GitHub Action edited this page Jun 12, 2021 · 4 revisions

Initial setup

This doc was written on Windows 10 Version 2004 (OS Build 19041.388) using WSL 2 running Ubuntu 20.04. This was not tested on WSL1 and we highly recommend using WSL2.

Powershell:

PS C:\Users\justin> wsl --list --verbose
  NAME                   STATE           VERSION
* Ubuntu-20.04           Running         2
  docker-desktop         Running         2
  docker-desktop-data    Running         2

We highly recommend cloning your TBA fork onto the WSL filesystem. Upon an initial WSL setup, doing cd ~ in your WSL shell will bring you to the FS in your terminal. To see the files in Windows Explorer, you can navigate to \\wsl$ and then open your corresponding OS installation.

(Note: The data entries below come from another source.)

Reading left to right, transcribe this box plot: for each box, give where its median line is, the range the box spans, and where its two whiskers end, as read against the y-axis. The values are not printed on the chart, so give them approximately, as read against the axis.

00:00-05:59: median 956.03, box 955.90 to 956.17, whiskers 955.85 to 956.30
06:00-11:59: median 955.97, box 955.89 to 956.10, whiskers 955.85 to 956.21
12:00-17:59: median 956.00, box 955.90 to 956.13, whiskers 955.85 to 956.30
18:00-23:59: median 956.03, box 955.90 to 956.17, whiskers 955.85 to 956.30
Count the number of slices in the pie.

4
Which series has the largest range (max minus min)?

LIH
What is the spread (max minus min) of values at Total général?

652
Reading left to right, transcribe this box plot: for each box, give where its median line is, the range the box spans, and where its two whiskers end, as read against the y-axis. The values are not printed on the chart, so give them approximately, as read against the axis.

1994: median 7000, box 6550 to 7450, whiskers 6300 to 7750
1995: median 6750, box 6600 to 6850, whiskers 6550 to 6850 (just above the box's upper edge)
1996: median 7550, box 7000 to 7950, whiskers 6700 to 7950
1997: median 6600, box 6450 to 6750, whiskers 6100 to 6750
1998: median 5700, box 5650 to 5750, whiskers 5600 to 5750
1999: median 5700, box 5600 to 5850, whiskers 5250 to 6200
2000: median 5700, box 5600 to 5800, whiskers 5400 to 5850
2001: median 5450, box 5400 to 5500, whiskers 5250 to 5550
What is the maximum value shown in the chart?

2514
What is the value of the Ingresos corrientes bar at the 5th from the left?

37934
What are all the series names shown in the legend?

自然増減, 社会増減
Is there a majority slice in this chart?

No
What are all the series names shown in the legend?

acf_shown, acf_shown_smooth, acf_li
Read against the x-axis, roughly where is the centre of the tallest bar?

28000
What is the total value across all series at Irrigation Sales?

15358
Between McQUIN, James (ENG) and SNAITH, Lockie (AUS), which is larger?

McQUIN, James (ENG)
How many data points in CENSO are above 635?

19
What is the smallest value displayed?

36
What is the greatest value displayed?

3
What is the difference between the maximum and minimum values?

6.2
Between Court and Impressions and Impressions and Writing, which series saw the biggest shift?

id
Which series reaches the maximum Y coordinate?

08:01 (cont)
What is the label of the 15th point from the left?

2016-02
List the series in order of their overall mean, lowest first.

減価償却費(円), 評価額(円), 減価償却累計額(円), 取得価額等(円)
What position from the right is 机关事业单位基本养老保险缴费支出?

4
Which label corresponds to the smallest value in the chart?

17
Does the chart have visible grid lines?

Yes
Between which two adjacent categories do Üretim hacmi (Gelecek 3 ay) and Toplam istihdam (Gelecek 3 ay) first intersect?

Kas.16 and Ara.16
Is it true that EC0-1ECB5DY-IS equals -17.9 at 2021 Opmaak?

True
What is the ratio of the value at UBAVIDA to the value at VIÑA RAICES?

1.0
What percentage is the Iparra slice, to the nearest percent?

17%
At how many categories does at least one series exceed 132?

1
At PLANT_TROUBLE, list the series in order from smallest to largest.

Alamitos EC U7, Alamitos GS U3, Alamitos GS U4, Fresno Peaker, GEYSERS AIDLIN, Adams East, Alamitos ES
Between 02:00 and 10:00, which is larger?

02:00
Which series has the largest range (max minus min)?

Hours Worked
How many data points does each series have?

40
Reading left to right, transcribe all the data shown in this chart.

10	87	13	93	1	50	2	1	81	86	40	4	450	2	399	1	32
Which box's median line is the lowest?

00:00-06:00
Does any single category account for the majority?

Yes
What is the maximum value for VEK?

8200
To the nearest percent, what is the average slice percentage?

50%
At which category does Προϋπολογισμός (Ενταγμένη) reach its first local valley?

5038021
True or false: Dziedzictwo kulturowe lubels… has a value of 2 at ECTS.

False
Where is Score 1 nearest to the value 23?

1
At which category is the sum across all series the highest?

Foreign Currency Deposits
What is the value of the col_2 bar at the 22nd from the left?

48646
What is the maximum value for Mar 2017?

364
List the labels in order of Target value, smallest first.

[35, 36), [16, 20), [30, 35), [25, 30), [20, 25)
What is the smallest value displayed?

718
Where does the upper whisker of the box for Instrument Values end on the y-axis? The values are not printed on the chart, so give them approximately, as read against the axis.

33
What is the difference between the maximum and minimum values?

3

If you do not clone to the WSL FS, you will experience slower file read/write times and hot reloading will not work (such as vagrant rsync-auto). There may be an option to swap these hot reloading tools to poll the FS, but these will be much slower, especially in a large project like TBA. (Source: https://github.com/microsoft/WSL/issues/4417)

Install Docker on windows

Make sure you set it up with WSL.

https://docs.docker.com/docker-for-windows/

https://docs.docker.com/docker-for-windows/wsl/

After its running (on Windows), it should be added to your WSL path.

Install Vagrant on WSL

You probably need to install Virtualbox too, as it says in the article.

https://linuxize.com/post/how-to-install-vagrant-on-ubuntu-20-04/

Edit ~/.bashrc

(Or the equivalent for whatever shell you are using)

Please follow the Vagrant setup for WSL here: https://www.vagrantup.com/docs/other/wsl

Please make note to add the following to your ~/.bashrc (or equivalent):

export VAGRANT_WSL_ENABLE_WINDOWS_ACCESS="1"
Additionally...

WSL may not be able to find your powershell executable (for some reason); you'll need to add the following symlink:

sudo ln -s /mnt/c/Windows/System32/WindowsPowerShell/v1.0/powershell.exe /usr/local/bin/powershell

Source: https://github.com/hashicorp/vagrant/issues/11085

For whatever reason, the usual way of exporting the powershell executable onto the PATH variable doesn't work here.

Edit /etc/wsl.conf

Create /etc/wsl.conf (you'll need sudo) and add this:

[automount]
enabled = true
options = "metadata"
mountFsTab = false

Restart WSL after this. You may be able to get away with just restarting your shells, but it didn't work for me until I restarted Windows entirely.

Source: https://github.com/microsoft/WSL/issues/81#issuecomment-400597679

Maybe chmod the ssh key

You may have to chmod 600 to the private key, but probably not:

$ chmod 600 -f .vagrant/machines/default/docker/private_key

Note which branch you are on

Note that currently, TBA is porting a significant portion of code from Python 2 to Python 3. As a result, most work is going into the py3 branch, while prod is running master. There is a small change to Vagrantfile present in py3 but has not yet made it into master (or other branches). If you run into problems running those branches, check to see if the following line is present in Vagrantfile:

  config.vm.synced_folder '.', '/vagrant', disabled: true

Run vagrant up

Try running vagrant up. If you see an error regarding unable to find the directory /tba, try running vagrant destroy && vagrant up.

Troubleshooting rsync

You may find that rsync is especially slow on WSL; currently, I/O speed is a problem for WSL. A simple workaround is to use vagrant-gatling-rsync.

A bash script exists that will install said plugin, modify Vagrantfile, and modify ops/dev/host.sh in order to improve rsync speed.